In the late 1960s, Columbia Records won a bidding war to sign a young blues-rocker. More than 40 years and countless recording sessions later, Johnny Winter is still playing the blues.

Winter's latest album, just out, pays homage to the origins of that musical form: It's called Roots. Winter tells Weekend Edition Saturday host Scott Simon that he fell in love with the blues early on, when he and his brother — rocker Edgar Winter — were growing up in Beaumont, Texas.

"Not many white people in Beaumont cared about the blues," he says. "I just liked the emotion and the feeling in the music. It was the most emotional music I'd ever heard."
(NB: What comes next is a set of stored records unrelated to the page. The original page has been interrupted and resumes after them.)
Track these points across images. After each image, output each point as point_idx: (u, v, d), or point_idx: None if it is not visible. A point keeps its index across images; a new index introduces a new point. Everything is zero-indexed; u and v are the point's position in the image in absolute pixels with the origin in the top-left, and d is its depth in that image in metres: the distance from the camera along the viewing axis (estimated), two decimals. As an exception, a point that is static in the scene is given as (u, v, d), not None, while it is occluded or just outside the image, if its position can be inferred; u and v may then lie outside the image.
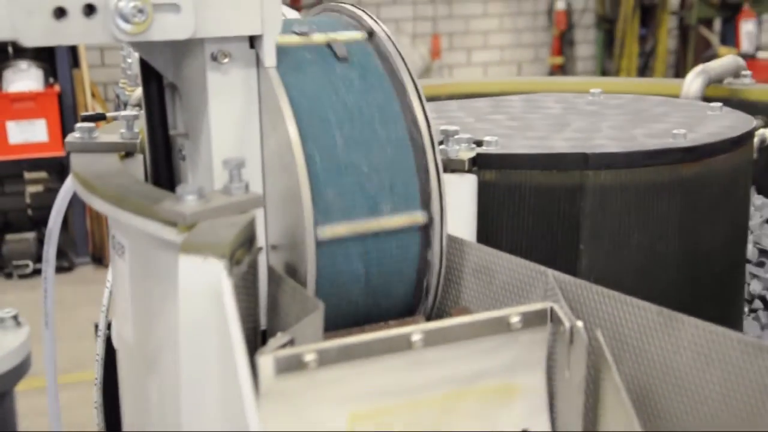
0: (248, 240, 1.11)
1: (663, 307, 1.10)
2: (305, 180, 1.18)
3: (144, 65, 1.32)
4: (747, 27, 8.42)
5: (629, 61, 8.41)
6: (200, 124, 1.25)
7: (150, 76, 1.32)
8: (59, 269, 6.04)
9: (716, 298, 1.65)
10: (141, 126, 1.45)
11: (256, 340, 1.17)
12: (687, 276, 1.56)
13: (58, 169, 6.31)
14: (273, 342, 1.05)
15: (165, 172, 1.36)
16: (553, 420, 1.16)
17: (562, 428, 1.14)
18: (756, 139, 1.92)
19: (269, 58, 1.21)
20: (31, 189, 6.90)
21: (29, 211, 6.78)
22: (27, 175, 6.77)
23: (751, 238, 2.20)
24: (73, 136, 1.47)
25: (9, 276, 6.11)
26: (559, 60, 8.61)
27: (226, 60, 1.21)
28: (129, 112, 1.54)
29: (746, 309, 2.20)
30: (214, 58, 1.20)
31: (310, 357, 1.01)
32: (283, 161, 1.21)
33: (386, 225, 1.23)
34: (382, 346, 1.05)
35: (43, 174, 6.76)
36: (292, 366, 1.01)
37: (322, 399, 1.04)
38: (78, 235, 6.32)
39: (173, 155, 1.37)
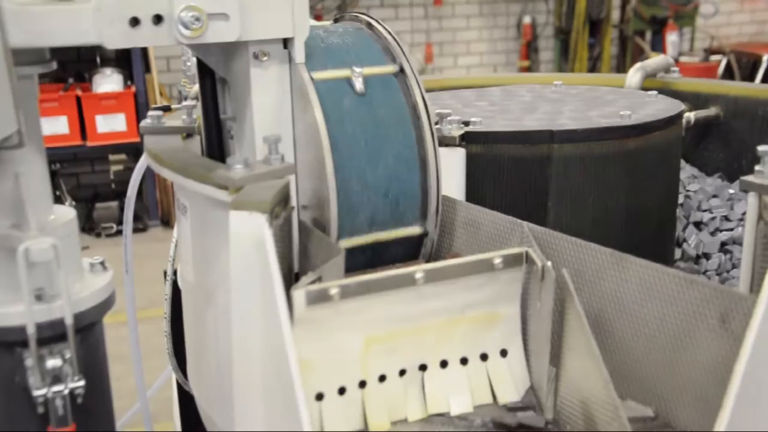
0: (284, 199, 1.09)
1: (614, 250, 1.08)
2: (329, 155, 1.16)
3: (200, 64, 1.29)
4: (671, 38, 8.44)
5: (581, 64, 8.37)
6: (245, 109, 1.22)
7: (205, 73, 1.30)
8: (135, 230, 6.02)
9: (654, 245, 1.63)
10: (198, 113, 1.42)
11: (290, 279, 1.16)
12: (632, 227, 1.54)
13: (134, 152, 6.31)
14: (304, 279, 1.03)
15: (217, 148, 1.34)
16: (526, 342, 1.14)
17: (533, 348, 1.12)
18: (684, 121, 1.88)
19: (299, 55, 1.19)
20: (114, 168, 6.91)
21: (113, 185, 6.80)
22: (111, 157, 6.79)
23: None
24: (145, 122, 1.45)
25: (98, 235, 6.11)
26: (526, 63, 8.55)
27: (265, 58, 1.18)
28: (189, 102, 1.52)
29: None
30: (256, 57, 1.18)
31: (334, 291, 0.99)
32: (311, 139, 1.19)
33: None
34: (391, 282, 1.03)
35: (123, 156, 6.75)
36: (319, 298, 0.99)
37: (343, 325, 1.02)
38: (150, 203, 6.31)
39: (223, 135, 1.35)
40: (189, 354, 1.41)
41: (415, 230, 1.25)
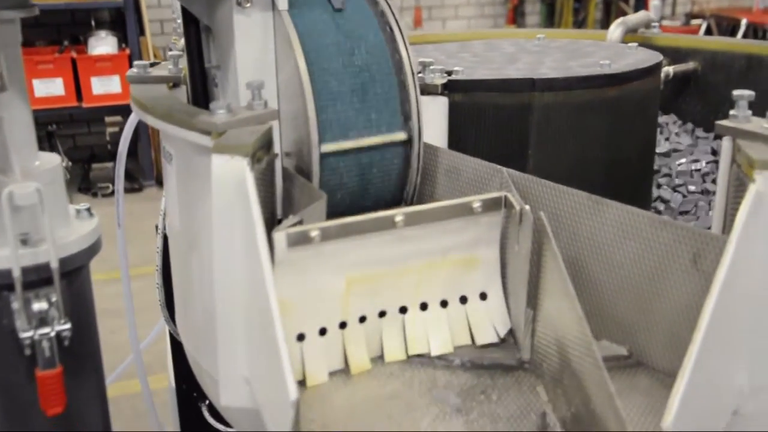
0: (267, 144, 1.07)
1: (591, 194, 1.06)
2: (312, 105, 1.14)
3: (185, 13, 1.26)
4: (654, 2, 8.37)
5: (566, 28, 8.31)
6: (228, 57, 1.19)
7: (189, 22, 1.27)
8: (131, 190, 5.99)
9: (631, 193, 1.61)
10: (184, 63, 1.39)
11: (273, 224, 1.14)
12: (610, 176, 1.52)
13: (130, 113, 6.22)
14: (286, 222, 1.01)
15: (202, 96, 1.31)
16: (504, 285, 1.13)
17: (512, 290, 1.11)
18: (663, 74, 1.85)
19: (282, 2, 1.15)
20: (110, 129, 6.83)
21: (108, 146, 6.73)
22: (107, 119, 6.71)
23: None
24: (132, 71, 1.42)
25: (95, 195, 6.06)
26: (512, 28, 8.47)
27: (248, 4, 1.15)
28: (175, 52, 1.48)
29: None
30: (239, 3, 1.14)
31: (315, 233, 0.97)
32: (294, 87, 1.16)
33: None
34: (372, 224, 1.01)
35: (118, 118, 6.68)
36: (300, 240, 0.97)
37: (324, 267, 1.00)
38: (145, 164, 6.25)
39: (208, 84, 1.32)
40: (176, 300, 1.39)
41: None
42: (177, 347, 2.13)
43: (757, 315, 0.91)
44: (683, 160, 1.96)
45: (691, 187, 1.90)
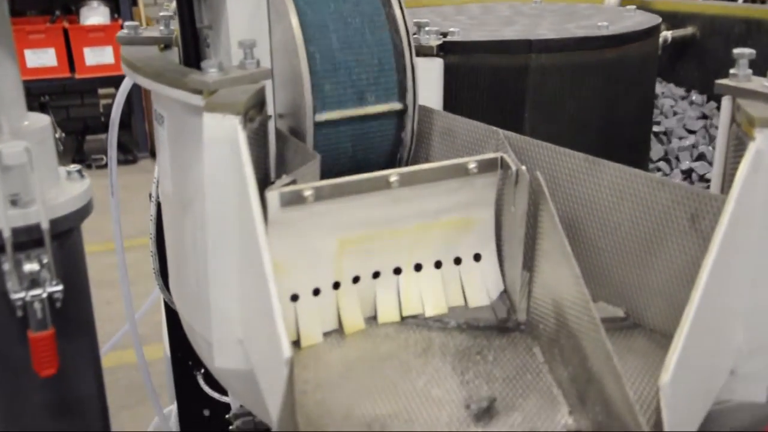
0: (259, 103, 1.04)
1: (588, 155, 1.05)
2: (305, 65, 1.12)
3: (176, -29, 1.23)
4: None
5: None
6: (220, 15, 1.16)
7: (180, -19, 1.23)
8: (125, 162, 5.96)
9: (628, 156, 1.60)
10: (175, 25, 1.36)
11: (266, 186, 1.12)
12: (607, 139, 1.51)
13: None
14: (278, 182, 0.99)
15: (194, 58, 1.28)
16: (500, 247, 1.12)
17: (507, 251, 1.10)
18: (660, 39, 1.83)
19: (274, -41, 1.12)
20: (103, 101, 6.78)
21: (102, 118, 6.67)
22: (100, 91, 6.65)
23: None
24: (122, 32, 1.39)
25: (89, 167, 6.02)
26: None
27: (239, -38, 1.12)
28: (166, 12, 1.45)
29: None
30: (230, -40, 1.11)
31: (308, 192, 0.96)
32: (288, 47, 1.14)
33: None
34: (366, 185, 0.99)
35: (112, 89, 6.62)
36: (293, 200, 0.95)
37: (318, 227, 0.99)
38: (140, 136, 6.21)
39: (200, 45, 1.29)
40: (170, 265, 1.38)
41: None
42: (172, 316, 2.12)
43: (755, 275, 0.91)
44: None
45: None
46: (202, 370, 2.17)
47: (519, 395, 0.94)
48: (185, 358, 2.17)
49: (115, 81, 6.12)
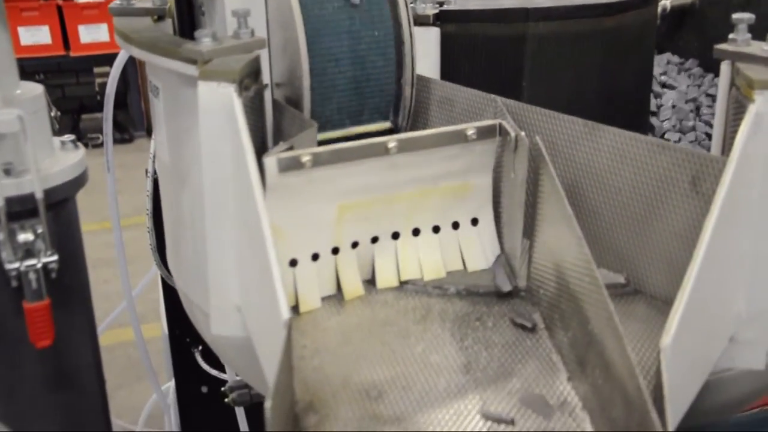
0: (254, 72, 1.03)
1: (587, 120, 1.04)
2: (302, 32, 1.11)
3: (169, -59, 1.21)
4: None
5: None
6: (214, -17, 1.15)
7: (175, -51, 1.22)
8: (121, 141, 5.95)
9: (628, 126, 1.59)
10: (169, -5, 1.35)
11: (263, 153, 1.11)
12: (606, 107, 1.50)
13: (119, 63, 6.15)
14: (276, 148, 0.99)
15: (189, 28, 1.27)
16: (500, 214, 1.11)
17: (506, 218, 1.09)
18: (660, 9, 1.82)
19: (268, -77, 1.10)
20: (99, 80, 6.73)
21: (98, 97, 6.62)
22: (95, 69, 6.60)
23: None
24: (115, 3, 1.37)
25: (85, 146, 5.96)
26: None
27: (233, -73, 1.10)
28: (159, -17, 1.43)
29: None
30: (224, -74, 1.10)
31: (306, 158, 0.95)
32: (283, 16, 1.13)
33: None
34: (364, 151, 0.99)
35: (107, 68, 6.57)
36: (292, 165, 0.95)
37: (316, 193, 0.98)
38: (136, 115, 6.19)
39: (195, 15, 1.27)
40: (167, 237, 1.37)
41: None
42: (169, 293, 2.12)
43: (756, 238, 0.90)
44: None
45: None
46: (200, 347, 2.17)
47: (518, 361, 0.93)
48: (183, 336, 2.17)
49: (111, 59, 6.01)
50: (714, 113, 1.13)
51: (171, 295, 2.11)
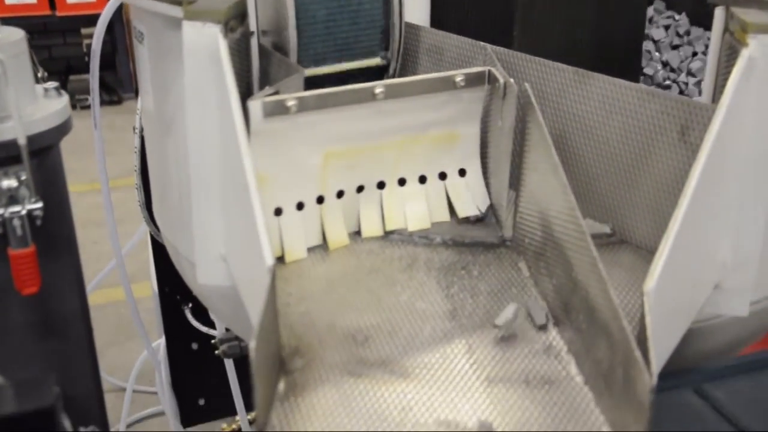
0: (240, 14, 1.02)
1: (577, 68, 1.03)
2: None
3: None
4: None
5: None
6: (200, -73, 1.12)
7: None
8: (110, 102, 5.88)
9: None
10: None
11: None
12: (597, 58, 1.48)
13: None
14: (261, 93, 0.97)
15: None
16: (486, 164, 1.11)
17: (493, 168, 1.08)
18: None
19: None
20: (86, 41, 6.64)
21: (85, 58, 6.55)
22: (83, 30, 6.52)
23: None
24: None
25: (73, 107, 5.92)
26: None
27: None
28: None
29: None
30: None
31: (291, 102, 0.94)
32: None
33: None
34: (350, 96, 0.98)
35: (94, 29, 6.51)
36: (277, 110, 0.93)
37: (302, 139, 0.97)
38: (124, 76, 6.12)
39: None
40: (153, 189, 1.36)
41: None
42: (159, 251, 2.10)
43: (743, 187, 0.90)
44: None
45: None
46: (190, 305, 2.17)
47: (503, 308, 0.93)
48: (173, 293, 2.16)
49: (98, 20, 6.02)
50: (700, 66, 1.12)
51: (160, 254, 2.10)
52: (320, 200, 1.01)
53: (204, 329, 2.13)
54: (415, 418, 0.76)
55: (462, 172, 1.08)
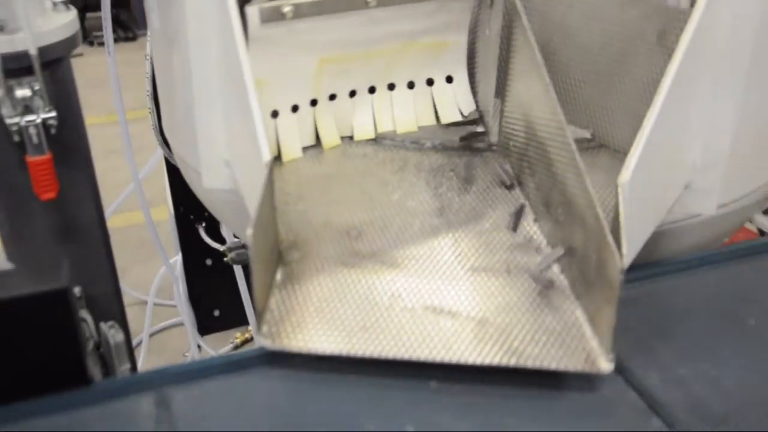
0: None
1: (562, -23, 1.00)
2: None
3: None
4: None
5: None
6: None
7: None
8: (125, 39, 5.81)
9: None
10: None
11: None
12: None
13: (121, -39, 5.95)
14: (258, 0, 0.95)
15: None
16: (474, 73, 1.09)
17: (480, 76, 1.07)
18: None
19: None
20: (102, -21, 6.52)
21: (102, -4, 6.44)
22: (98, -30, 6.39)
23: None
24: None
25: (91, 44, 5.88)
26: None
27: None
28: None
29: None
30: None
31: (287, 9, 0.92)
32: None
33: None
34: (344, 3, 0.95)
35: (110, -33, 6.36)
36: (273, 16, 0.92)
37: (297, 45, 0.96)
38: (138, 13, 6.01)
39: None
40: (162, 105, 1.35)
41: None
42: (174, 176, 2.11)
43: (715, 90, 0.88)
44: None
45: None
46: (204, 224, 2.19)
47: (488, 206, 0.94)
48: (187, 213, 2.18)
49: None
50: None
51: (175, 178, 2.10)
52: (314, 103, 1.00)
53: (216, 246, 2.15)
54: (403, 303, 0.77)
55: (449, 79, 1.07)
Winter caught a break at age 17, when he went to see his idol B.B. King at a Beaumont club called The Raven.

"I went with my band, and I really wanted B.B. to hear me play, because I loved B.B.'s music and I wanted to show him what I could do. So I sent some of my friends over to ask him if it'd be okay," Winter says. "He was having tax problems at the time, and he thought, us being the only white people in there, that we'd come from the IRS to bust him for his taxes."

After some prodding, though, King relented — and invited Winter onstage to perform.

"He didn't know whether I could play or not," Winter says, chuckling. "I think he was just so glad that we didn't come to mess with him about his taxes, he didn't care."